One thing I’ve learned upon completing my 200 level ed classes is the importance of environment when it comes to learning. Arrangement of desks, temperature, wall decor, etc–it all plays a roll in one’s success (or lack thereof). Another thing I learned is that becoming a teacher means committing to being a lifelong learner: not just from your students and the latest pedagogy articles, but from yourself. In order to teach, one must understand who he/she is as a learner. And that, in itself, is a collection of ever-changing facts; a constant process of discovery and revision.
A big part of my educational philosophy is that I believe, in the right setting, anyone can achieve greatness. While my professors and my peers craft the classroom setting for 2-4hrs of my day, 5 days a week, the rest is largely up to me. And I think I’ve finally figured out what works…
While last year I spent hours at my desk, this year I find it repugnant. Aesthetically, I love it. It’s full of with knick-knacks and mementos. The cork board is covered with motivation, reminders, and artwork. And it’s equipped with my favorite school supplies: index cards, mechanical pencils, notebooks, and a plethora of post-it notes. But even so, it feels too enclosed. I need kitchen tables and large desks; my ideas need leg room.

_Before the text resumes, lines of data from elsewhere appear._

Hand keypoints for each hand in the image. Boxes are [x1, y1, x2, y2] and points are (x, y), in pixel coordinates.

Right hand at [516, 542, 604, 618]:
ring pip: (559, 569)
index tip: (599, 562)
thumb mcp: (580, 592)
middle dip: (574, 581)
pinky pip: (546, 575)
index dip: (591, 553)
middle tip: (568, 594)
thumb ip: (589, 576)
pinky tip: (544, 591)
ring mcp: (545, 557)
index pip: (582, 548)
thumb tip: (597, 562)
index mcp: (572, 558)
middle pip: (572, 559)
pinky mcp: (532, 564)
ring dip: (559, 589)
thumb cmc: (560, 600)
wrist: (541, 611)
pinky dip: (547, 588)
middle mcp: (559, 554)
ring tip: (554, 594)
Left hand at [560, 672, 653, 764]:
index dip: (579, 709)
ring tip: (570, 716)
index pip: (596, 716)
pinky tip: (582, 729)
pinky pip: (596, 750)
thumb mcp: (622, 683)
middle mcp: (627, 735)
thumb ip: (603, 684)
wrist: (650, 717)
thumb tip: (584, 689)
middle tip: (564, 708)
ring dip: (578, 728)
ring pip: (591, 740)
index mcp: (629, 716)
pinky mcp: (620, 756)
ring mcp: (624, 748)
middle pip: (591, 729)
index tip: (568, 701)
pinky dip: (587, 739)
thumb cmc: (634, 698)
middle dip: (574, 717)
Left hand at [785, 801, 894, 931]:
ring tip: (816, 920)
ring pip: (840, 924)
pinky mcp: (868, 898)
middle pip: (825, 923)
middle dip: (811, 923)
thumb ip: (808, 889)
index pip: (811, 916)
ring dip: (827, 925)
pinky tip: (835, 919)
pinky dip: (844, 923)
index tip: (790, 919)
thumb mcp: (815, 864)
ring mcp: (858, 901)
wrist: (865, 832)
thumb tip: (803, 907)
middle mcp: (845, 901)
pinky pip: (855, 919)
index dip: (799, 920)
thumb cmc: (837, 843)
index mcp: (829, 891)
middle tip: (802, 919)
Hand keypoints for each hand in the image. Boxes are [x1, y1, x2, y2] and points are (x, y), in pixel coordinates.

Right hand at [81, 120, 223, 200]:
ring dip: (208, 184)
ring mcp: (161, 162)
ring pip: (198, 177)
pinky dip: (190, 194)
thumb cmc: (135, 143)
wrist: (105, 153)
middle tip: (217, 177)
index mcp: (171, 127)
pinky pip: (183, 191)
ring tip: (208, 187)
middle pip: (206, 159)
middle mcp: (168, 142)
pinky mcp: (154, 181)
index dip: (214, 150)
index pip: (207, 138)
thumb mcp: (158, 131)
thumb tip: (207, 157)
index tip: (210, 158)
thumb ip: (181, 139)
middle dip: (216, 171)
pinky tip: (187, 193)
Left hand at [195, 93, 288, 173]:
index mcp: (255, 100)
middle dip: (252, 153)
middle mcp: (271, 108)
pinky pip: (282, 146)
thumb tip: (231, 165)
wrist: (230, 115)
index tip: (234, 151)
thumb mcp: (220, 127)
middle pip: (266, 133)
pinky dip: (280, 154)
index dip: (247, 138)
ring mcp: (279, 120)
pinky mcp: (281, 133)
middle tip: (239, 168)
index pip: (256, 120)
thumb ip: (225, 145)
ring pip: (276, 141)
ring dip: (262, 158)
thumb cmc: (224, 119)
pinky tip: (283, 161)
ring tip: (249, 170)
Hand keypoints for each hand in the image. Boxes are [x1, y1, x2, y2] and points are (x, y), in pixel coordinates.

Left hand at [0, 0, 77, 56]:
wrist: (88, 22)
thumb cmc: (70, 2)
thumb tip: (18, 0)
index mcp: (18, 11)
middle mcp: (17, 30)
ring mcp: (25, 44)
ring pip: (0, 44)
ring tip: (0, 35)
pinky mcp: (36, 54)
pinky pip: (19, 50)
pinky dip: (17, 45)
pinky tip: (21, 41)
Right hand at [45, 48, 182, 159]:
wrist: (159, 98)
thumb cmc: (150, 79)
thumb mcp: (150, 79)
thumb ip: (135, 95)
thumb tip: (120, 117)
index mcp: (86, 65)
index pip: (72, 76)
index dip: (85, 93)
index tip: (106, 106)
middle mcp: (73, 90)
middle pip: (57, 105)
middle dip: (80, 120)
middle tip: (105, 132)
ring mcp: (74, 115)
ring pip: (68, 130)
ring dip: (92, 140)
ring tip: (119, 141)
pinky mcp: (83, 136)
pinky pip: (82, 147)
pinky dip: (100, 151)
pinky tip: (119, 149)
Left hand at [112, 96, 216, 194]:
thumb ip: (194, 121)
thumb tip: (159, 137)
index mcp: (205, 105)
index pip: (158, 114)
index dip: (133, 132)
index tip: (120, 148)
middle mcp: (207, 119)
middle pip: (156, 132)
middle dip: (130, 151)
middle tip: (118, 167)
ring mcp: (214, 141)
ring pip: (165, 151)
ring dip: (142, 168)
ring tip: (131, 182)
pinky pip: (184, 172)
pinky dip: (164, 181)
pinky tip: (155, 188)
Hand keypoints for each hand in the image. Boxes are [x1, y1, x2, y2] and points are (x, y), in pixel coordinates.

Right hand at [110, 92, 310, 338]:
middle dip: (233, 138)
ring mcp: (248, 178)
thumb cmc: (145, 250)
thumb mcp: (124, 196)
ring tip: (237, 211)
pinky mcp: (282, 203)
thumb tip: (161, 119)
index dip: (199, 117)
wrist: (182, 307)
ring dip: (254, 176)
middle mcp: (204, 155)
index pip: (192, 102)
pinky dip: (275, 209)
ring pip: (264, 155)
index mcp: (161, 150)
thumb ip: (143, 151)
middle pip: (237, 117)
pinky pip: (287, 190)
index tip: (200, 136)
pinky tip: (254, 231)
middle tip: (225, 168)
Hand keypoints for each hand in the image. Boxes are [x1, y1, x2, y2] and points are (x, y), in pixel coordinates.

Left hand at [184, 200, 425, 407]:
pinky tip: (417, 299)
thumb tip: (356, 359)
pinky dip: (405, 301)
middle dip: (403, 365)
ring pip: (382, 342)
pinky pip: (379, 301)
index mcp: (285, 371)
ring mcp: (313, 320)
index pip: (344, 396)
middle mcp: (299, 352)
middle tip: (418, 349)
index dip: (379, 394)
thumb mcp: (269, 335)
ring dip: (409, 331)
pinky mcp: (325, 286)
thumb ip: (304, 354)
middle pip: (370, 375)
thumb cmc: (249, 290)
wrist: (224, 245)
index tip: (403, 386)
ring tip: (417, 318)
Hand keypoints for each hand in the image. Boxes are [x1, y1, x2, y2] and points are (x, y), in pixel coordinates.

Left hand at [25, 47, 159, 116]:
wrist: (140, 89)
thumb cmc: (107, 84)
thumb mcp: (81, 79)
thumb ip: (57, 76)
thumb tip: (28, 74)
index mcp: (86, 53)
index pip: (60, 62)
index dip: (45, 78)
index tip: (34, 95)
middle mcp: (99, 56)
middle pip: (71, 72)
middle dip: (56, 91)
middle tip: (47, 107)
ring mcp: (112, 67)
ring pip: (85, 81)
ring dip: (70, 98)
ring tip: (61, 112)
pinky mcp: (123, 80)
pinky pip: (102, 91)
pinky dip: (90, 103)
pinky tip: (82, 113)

I need early mornings. I need to go to my Saturday meeting with a few hours of work already under my belt. This isn’t always something I pull off. More often than not I stay in bed too long, half asleep. I dawdle to get dressed and pack my bag. The sand in my hourglass of a schedule fills the bottom container until there’s really no point in trying to get anything done. But on days like today: I am better. I am early to bed, early to wise, productive, healthy, and happy. Nothing satisfies me more than scratching things off my to do list early in the morning, making the afternoon so much more peaceful. And most of all, I need coffee. This is the one constant in my life.
All of these facts about myself as a learner accumulate to one perfect setting: a morning trip to the coffee shop. To me, the coffee shop isn’t just a great place to get things done. It’s a hub of positive vibes emanating from steaming hot mugs and the denizens who choose to spend their Saturday mornings in pleasant conversations, with their noses in a book, or their hands racing across keyboards. It’s the hum of alt and indie rock, the clanking of spoons on coffee mugs, and the murmurs of conversation–it’s the soundtrack to an excellent Saturday morning. And just like that the large to do list I have to tackle doesn’t seem so bad. My work becomes associated with positive things.
This is what your workspace should do. It should be a space where you are both focussed and at ease. Productive and happy. All at once. And as I sip my caramel machiatto, polish off my sugar cookie, and prepare to finally hit the publish button, I wonder why I ever settle for anything less.